Skimming & Scanning

The foundation of every high-scoring IELTS Reading strategy. Most candidates read too slowly because they treat the exam like leisure reading. Skimming and scanning are the two techniques that let you work at exam speed without missing answers.


What Is the Difference?

These two techniques are frequently confused — and using the wrong one at the wrong moment costs both time and marks.

Skimming

Reading quickly to get the general idea — the overall topic, purpose, or structure of a text. You are not looking for a specific fact; you are building a mental map of where information lives.

Goal: understand what a passage is about without reading every word.

Scanning

Moving your eyes rapidly over text to locate a specific piece of information— a name, a date, a statistic, a keyword. You are not reading for comprehension; you are searching like a search engine.

Goal: find where a specific answer is without reading everything around it.

When to Skim, When to Scan

Using the wrong technique at the wrong moment is one of the most common reasons candidates run out of time. Use this as your decision rule:

Skim

When you first receive a passage

Get a structural overview in 90 seconds before touching the questions. Read the title, subheadings, first sentence of each paragraph, and the final paragraph in full.

Skim

Before answering Matching Headings questions

You need to find the main idea of each paragraph — not the details. Skimming is faster and more accurate here than careful reading.

Scan

Looking for a name, date, number, or specific term

Proper nouns, numbers, and capitalised words are visually distinct. Your eyes can move across the page at high speed to locate them without reading surrounding text.

Scan then read

Sentence Completion and Summary Completion

Scan to find the relevant paragraph using keywords from the question, then read carefully around that location to extract the answer.

Step-by-Step Skimming Technique

When you first open a passage, spend no more than 90 seconds on this sequence:

  1. 1Read the title and any subheadings in full. They tell you the topic and sometimes the structure.
  2. 2Read the first sentence of every paragraph. Topic sentences carry the main idea — everything else is support or detail.
  3. 3Read the final paragraph in full. Conclusions often summarise the whole text, which helps you locate information later.
  4. 4Note any bold words, italics, or words in capitals. These are signposted as important and are scanning anchors for later.
  5. 5Build a mental map: 'Paragraph A is about X, Paragraph B is about Y.' You do not need to remember the details — just the locations.

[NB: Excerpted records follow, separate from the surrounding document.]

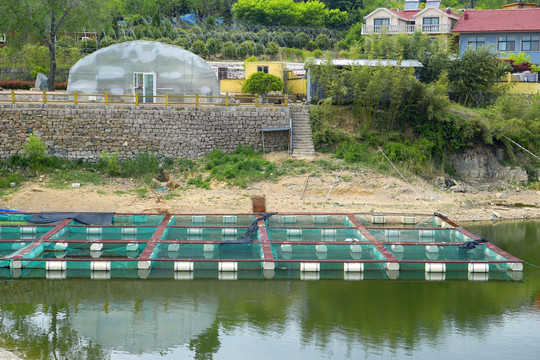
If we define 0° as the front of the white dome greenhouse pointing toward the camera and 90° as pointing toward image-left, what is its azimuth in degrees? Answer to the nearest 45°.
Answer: approximately 0°

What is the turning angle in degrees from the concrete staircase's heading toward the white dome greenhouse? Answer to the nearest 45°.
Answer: approximately 90° to its right

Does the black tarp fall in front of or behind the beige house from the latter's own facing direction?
in front

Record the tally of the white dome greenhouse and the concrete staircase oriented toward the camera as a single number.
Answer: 2

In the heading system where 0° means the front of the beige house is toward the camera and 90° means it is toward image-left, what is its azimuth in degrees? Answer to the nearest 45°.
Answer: approximately 0°

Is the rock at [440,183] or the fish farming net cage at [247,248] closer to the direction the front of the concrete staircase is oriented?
the fish farming net cage

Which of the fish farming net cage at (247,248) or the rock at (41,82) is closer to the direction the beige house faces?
the fish farming net cage

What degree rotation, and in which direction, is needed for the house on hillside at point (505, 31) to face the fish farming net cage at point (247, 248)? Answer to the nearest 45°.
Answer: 0° — it already faces it

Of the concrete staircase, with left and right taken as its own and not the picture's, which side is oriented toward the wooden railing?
right
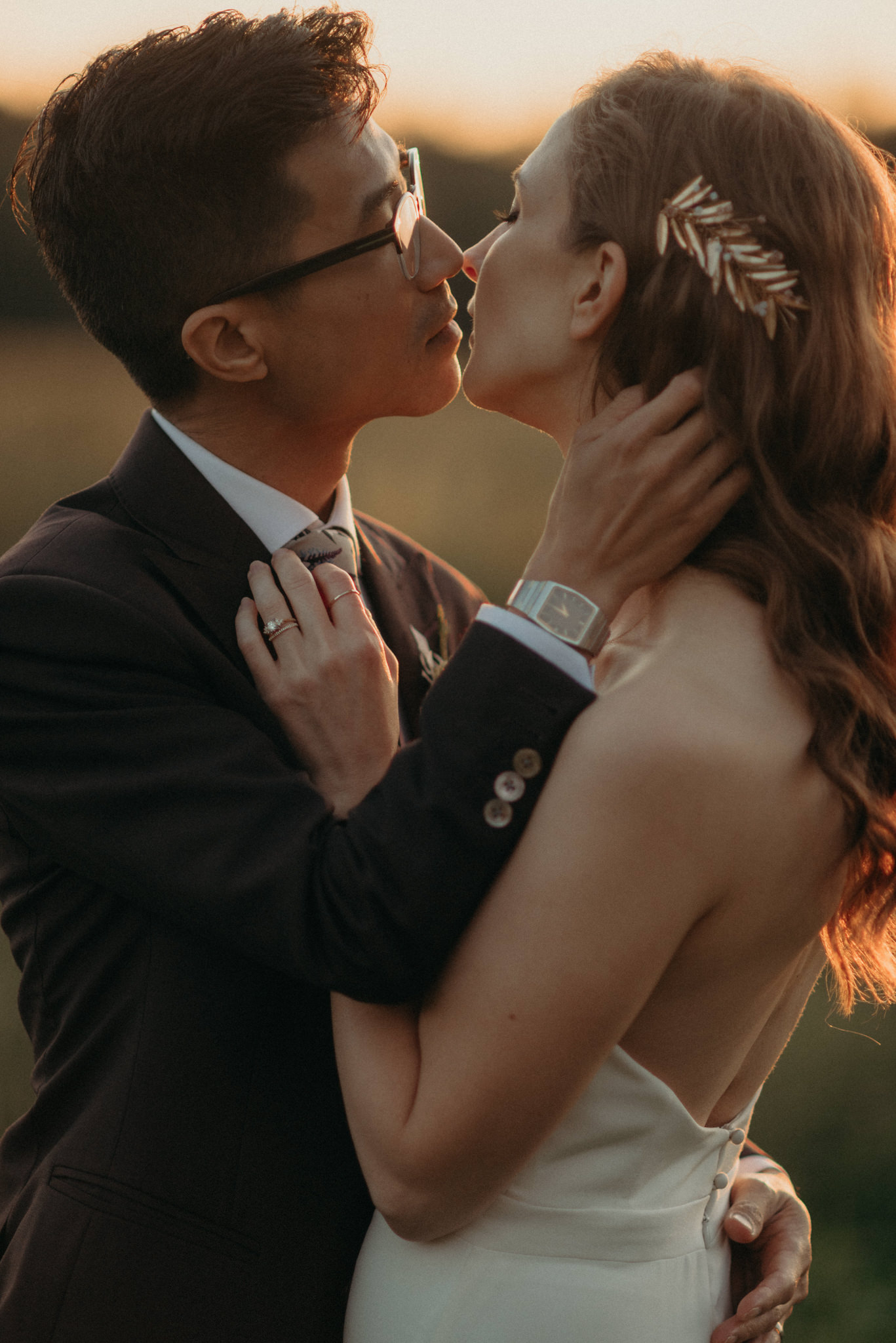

Step-by-Step Scanning Technique

Scanning is a targeted search, not reading. Use this sequence when you know what you are looking for:

  1. 1Identify the keyword(s) in the question — the word or phrase that is most specific and least likely to be paraphrased (names, numbers, technical terms).
  2. 2Use your mental map from skimming to decide which paragraph to look in first. Do not start from the top of the passage every time.
  3. 3Move your eyes in a Z or S pattern across the text, not left-to-right word by word. You are looking for the visual shape of your keyword, not reading.
  4. 4When you locate the keyword or a synonym, stop and read carefully — only those 2–3 sentences around it. The answer is almost always nearby.
  5. 5If you cannot find the keyword within 60 seconds, the question may use a paraphrase. Look for synonyms or related words instead.

Common Mistakes

  • 1

    Reading every word from the beginning

    The single most damaging habit in IELTS Reading. Candidates who read every word run out of time before reaching the final passage — which is often worth 13–14 marks. Skimming the passage first, then scanning for answers, is always faster than reading cover to cover.

  • 2

    Ignoring headings, italics, and capitalised words

    These typographical anchors are scanning shortcuts. Proper nouns (names of people, places, organisations) and technical terms appear visually distinct on the page. Train yourself to lock onto them during scanning instead of reading surrounding text.

  • 3

    Re-reading entire paragraphs for every question

    Once you have skimmed and built a mental map, you should not need to re-read large sections. If you are re-reading every paragraph for every question, you did not skim effectively. Spend more time on your initial skim to save more time during answering.

  • 4

    Confusing skimming with slow reading

    Skimming is not just reading carefully but a little faster. It is a fundamentally different mode: deliberately skipping most of the text, focusing only on structural elements. If your skimming takes more than 2 minutes per passage, you are reading, not skimming.

Practice Tip

Time yourself: take any newspaper or magazine article and skim it in 2 minutes. Then, without re-reading, answer three questions: What is the main topic? What are the two main arguments or points? What conclusion does the writer reach? If you cannot answer these after 2 minutes of skimming, reduce the time you spend on individual sentences and focus more on topic sentences and headings.

Then practise scanning: give yourself a keyword (a name or number from the article) and time how quickly you can locate it without reading. Aim for under 20 seconds per keyword.